Obtain Braille cards from the local society for the blind. They are instructional cards that list each letter in Braille. The student is then given a sentence in Braille to decipher. This activity can be offered to teachers as an optional item they might do with their class. Students were fascinated to see a copy of Harry Potter in Braille.
Sample script:
Pass out the braille cards and ask them if they know what they are.
This is called a Braille card, and it is used by those individuals who are sight impaired. Now I want you to close your eyes, and run your fingers over the dots. Now imagine that this is your language, and just the way there are different spoken languages, there are also unspoken languages, and this is the language of the sight impaired.
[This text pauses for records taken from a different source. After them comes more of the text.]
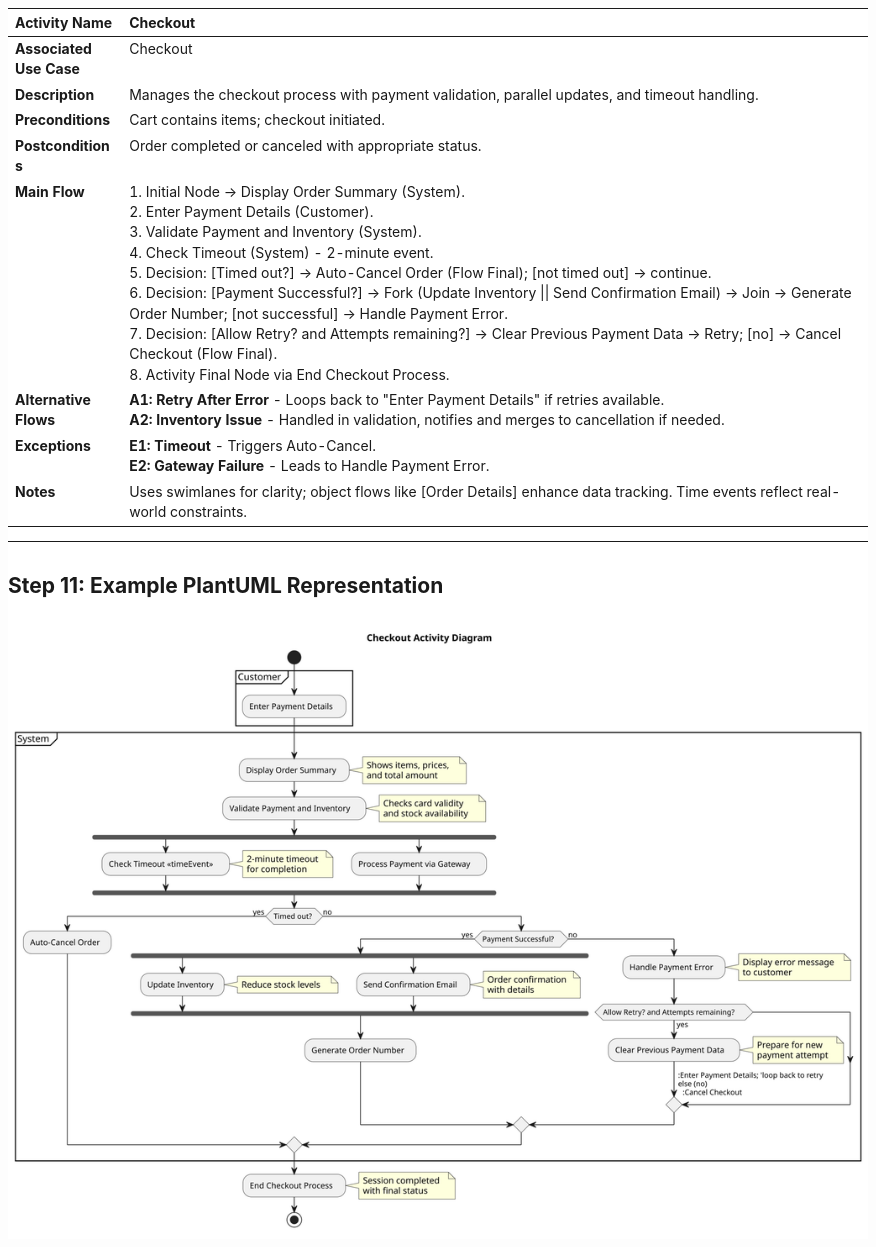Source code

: | **Activity Name**        | Checkout                                                                                                                              |
| :----------------------- | :------------------------------------------------------------------------------------------------------------------------------------ |
| **Associated Use Case**  | Checkout                                                                                                                              |
| **Description**          | Manages the checkout process with payment validation, parallel updates, and timeout handling.                                         |
| **Preconditions**        | Cart contains items; checkout initiated.                                                                                              |
| **Postconditions**       | Order completed or canceled with appropriate status.                                                                                  |
| **Main Flow**            | 1. Initial Node → Display Order Summary (System). <br> 2. Enter Payment Details (Customer). <br> 3. Validate Payment and Inventory (System). <br> 4. Check Timeout (System) - 2-minute event. <br> 5. Decision: [Timed out?] → Auto-Cancel Order (Flow Final); [not timed out] → continue. <br> 6. Decision: [Payment Successful?] → Fork (Update Inventory \|\| Send Confirmation Email) → Join → Generate Order Number; [not successful] → Handle Payment Error. <br> 7. Decision: [Allow Retry? and Attempts remaining?] → Clear Previous Payment Data → Retry; [no] → Cancel Checkout (Flow Final). <br> 8. Activity Final Node via End Checkout Process. |
| **Alternative Flows**    | **A1: Retry After Error** - Loops back to "Enter Payment Details" if retries available. <br> **A2: Inventory Issue** - Handled in validation, notifies and merges to cancellation if needed. |
| **Exceptions**           | **E1: Timeout** - Triggers Auto-Cancel. <br> **E2: Gateway Failure** - Leads to Handle Payment Error.                                                               |
| **Notes**                | Uses swimlanes for clarity; object flows like [Order Details] enhance data tracking. Time events reflect real-world constraints.      |

---

## Step 11: Example PlantUML Representation

[![Activity Diagram](checkout-diagram.svg)](checkout-diagram.svg)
To you, this might seems very difficult to learn and to understand because your world has been set up for someone with sight. But for someone who is sight impaired, this is not hard to learn because it is all that they know, and their sense of touch is so heightened that they become better able to cope through the world in the way of touch. Do you know of anybody like this?
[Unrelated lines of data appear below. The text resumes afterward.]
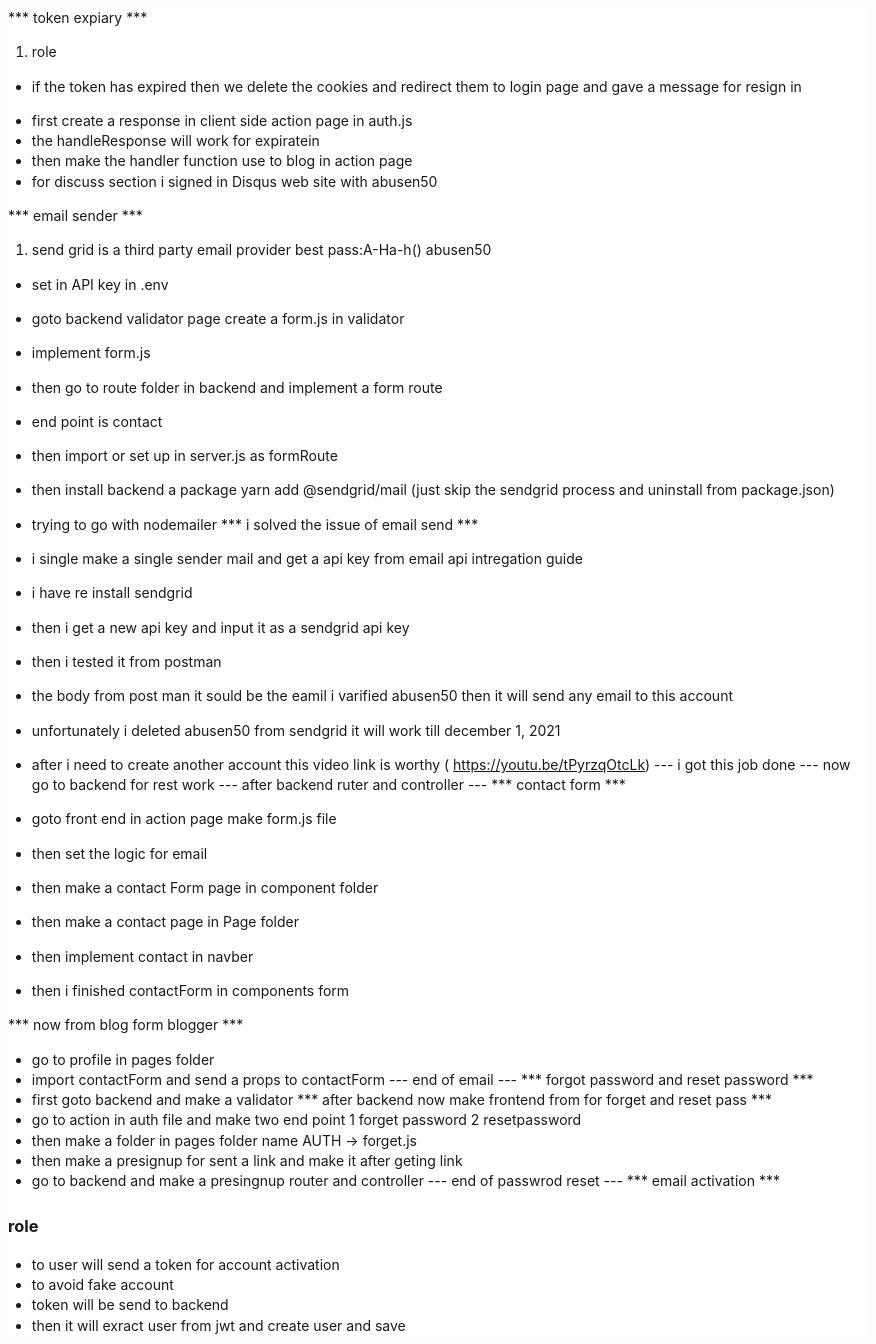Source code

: *** token expiary ***
1. role
*  if the token has expired then we delete the cookies and redirect them to login page and gave a message for resign in
- first create a response in client side action page in auth.js
- the handleResponse will work for expiratein
- then make the handler function use to blog in action page
- for discuss section i signed in Disqus web site with abusen50


*** email sender ***
1. send grid is a third party email provider best
pass:A-Ha-h()
abusen50
- set in API key in .env
- goto backend validator page create a form.js in validator
- implement form.js
- then go to route folder in backend and implement a form route 
- end point is contact
- then import or set up in server.js as formRoute
- then install backend a package yarn add @sendgrid/mail
(just skip the sendgrid process and uninstall from package.json)
- trying to go with nodemailer
*** i solved the issue of email send ***
- i single make a single sender mail and get a api key from email api intregation guide 
- i have re install sendgrid
- then i get a new api key and input it as a sendgrid api key 
- then i tested it from postman 
- the body from post man it sould be the eamil i varified abusen50
then it will send any email to this account

- unfortunately i deleted abusen50 from sendgrid it will work till december 1, 2021
- after i need to create another account
this video link is worthy ( https://youtu.be/tPyrzqOtcLk)
--- i got this job done ---
now go to backend for rest work
--- after backend ruter and controller ---
*** contact form ***
- goto front end in action page make form.js file 
- then set the logic for email 
- then make a contact Form page in component folder
- then make a contact page in Page folder
- then implement contact in navber 
- then i finished contactForm in components form

*** now from blog form blogger ***
- go to profile in pages folder
- import contactForm and send a props to contactForm
--- end of email ---
*** forgot password and reset password ***
- first goto backend and make a validator
*** after backend  now make frontend from for forget and reset pass ***
- go to action in auth file and make two end point 
 1 forget password 2 resetpassword
 - then make a folder in pages folder name AUTH -> forget.js
 - then make a presignup for sent a link and make it after geting link
 - go to backend and make a presingnup router and controller 
 --- end of passwrod reset ---
 *** email activation ***
 ### role
 - to user will send a token for account activation
 - to avoid fake account 
 - token will be send to backend 
 - then it will exract user from jwt and create user and save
Do you think that this person is not smart? No, he or she is just as smart as you, but she has to be taught in a different language. So I want you to think about this the next time you meet someone who is sight impaired. Think about whether or not you would want to make friends with this person, why or why not? You never know, he or she may become the best friend that you have ever had.
(A discussion may follow.)
I’d like to collect the cards now, please; I need to use them for the other classes.